GOAL OF THE EXERCISE:
Word for word, retype every line of the data.

# # # # # # #

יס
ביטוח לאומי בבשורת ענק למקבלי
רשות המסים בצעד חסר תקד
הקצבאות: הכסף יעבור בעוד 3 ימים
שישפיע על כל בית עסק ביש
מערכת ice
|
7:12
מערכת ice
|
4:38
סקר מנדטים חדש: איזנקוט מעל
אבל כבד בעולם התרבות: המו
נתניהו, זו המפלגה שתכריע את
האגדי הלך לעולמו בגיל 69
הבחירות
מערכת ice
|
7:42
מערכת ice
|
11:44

# # # # # # #

RESULT OF THE EXERCISE:
יס
ביטוח לאומי בבשורת ענק למקבלי
רשות המסים בצעד חסר תקד
הקצבאות: הכסף יעבור בעוד 3 ימים
שישפיע על כל בית עסק ביש
מערכת ice
|
7:12
מערכת ice
|
4:38
סקר מנדטים חדש: איזנקוט מעל
אבל כבד בעולם התרבות: המו
נתניהו, זו המפלגה שתכריע את
האגדי הלך לעולמו בגיל 69
הבחירות
מערכת ice
|
7:42
מערכת ice
|
11:44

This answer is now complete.